The records appear below. Copy each one exactly.

** SOURCE DATA follows **

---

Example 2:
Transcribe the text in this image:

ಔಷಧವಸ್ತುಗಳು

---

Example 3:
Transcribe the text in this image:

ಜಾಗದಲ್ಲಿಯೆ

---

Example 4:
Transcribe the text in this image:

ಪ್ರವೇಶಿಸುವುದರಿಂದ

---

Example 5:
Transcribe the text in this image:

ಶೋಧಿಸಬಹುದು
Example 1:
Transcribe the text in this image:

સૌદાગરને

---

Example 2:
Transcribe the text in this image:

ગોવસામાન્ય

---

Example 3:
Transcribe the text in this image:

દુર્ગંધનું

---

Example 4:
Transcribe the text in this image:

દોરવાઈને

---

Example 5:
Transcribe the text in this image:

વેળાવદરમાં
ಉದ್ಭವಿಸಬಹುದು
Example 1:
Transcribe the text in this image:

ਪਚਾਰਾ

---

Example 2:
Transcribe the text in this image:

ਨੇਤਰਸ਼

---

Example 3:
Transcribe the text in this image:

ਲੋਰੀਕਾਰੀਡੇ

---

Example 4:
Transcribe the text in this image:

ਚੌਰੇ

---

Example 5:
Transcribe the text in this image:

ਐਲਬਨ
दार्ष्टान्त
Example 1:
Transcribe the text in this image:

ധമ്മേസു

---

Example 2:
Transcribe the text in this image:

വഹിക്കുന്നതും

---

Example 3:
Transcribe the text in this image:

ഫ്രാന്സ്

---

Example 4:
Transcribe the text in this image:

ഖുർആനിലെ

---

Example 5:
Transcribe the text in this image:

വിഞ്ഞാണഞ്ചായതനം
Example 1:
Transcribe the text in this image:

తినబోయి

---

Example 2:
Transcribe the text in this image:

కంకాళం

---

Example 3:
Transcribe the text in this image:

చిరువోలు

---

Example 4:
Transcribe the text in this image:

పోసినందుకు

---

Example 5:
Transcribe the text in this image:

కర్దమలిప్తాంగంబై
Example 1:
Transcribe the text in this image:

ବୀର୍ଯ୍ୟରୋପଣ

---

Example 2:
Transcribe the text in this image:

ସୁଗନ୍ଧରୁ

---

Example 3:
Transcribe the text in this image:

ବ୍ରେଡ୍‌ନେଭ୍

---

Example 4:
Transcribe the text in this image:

** End of SOURCE DATA **

**SOLVED PROBLEM:**
---

Example 2:
Transcribe the text in this image:

ಔಷಧವಸ್ತುಗಳು

---

Example 3:
Transcribe the text in this image:

ಜಾಗದಲ್ಲಿಯೆ

---

Example 4:
Transcribe the text in this image:

ಪ್ರವೇಶಿಸುವುದರಿಂದ

---

Example 5:
Transcribe the text in this image:

ಶೋಧಿಸಬಹುದು
Example 1:
Transcribe the text in this image:

સૌદાગરને

---

Example 2:
Transcribe the text in this image:

ગોવસામાન્ય

---

Example 3:
Transcribe the text in this image:

દુર્ગંધનું

---

Example 4:
Transcribe the text in this image:

દોરવાઈને

---

Example 5:
Transcribe the text in this image:

વેળાવદરમાં
ಉದ್ಭವಿಸಬಹುದು
Example 1:
Transcribe the text in this image:

ਪਚਾਰਾ

---

Example 2:
Transcribe the text in this image:

ਨੇਤਰਸ਼

---

Example 3:
Transcribe the text in this image:

ਲੋਰੀਕਾਰੀਡੇ

---

Example 4:
Transcribe the text in this image:

ਚੌਰੇ

---

Example 5:
Transcribe the text in this image:

ਐਲਬਨ
दार्ष्टान्त
Example 1:
Transcribe the text in this image:

ധമ്മേസു

---

Example 2:
Transcribe the text in this image:

വഹിക്കുന്നതും

---

Example 3:
Transcribe the text in this image:

ഫ്രാന്സ്

---

Example 4:
Transcribe the text in this image:

ഖുർആനിലെ

---

Example 5:
Transcribe the text in this image:

വിഞ്ഞാണഞ്ചായതനം
Example 1:
Transcribe the text in this image:

తినబోయి

---

Example 2:
Transcribe the text in this image:

కంకాళం

---

Example 3:
Transcribe the text in this image:

చిరువోలు

---

Example 4:
Transcribe the text in this image:

పోసినందుకు

---

Example 5:
Transcribe the text in this image:

కర్దమలిప్తాంగంబై
Example 1:
Transcribe the text in this image:

ବୀର୍ଯ୍ୟରୋପଣ

---

Example 2:
Transcribe the text in this image:

ସୁଗନ୍ଧରୁ

---

Example 3:
Transcribe the text in this image:

ବ୍ରେଡ୍‌ନେଭ୍

---

Example 4:
Transcribe the text in this image:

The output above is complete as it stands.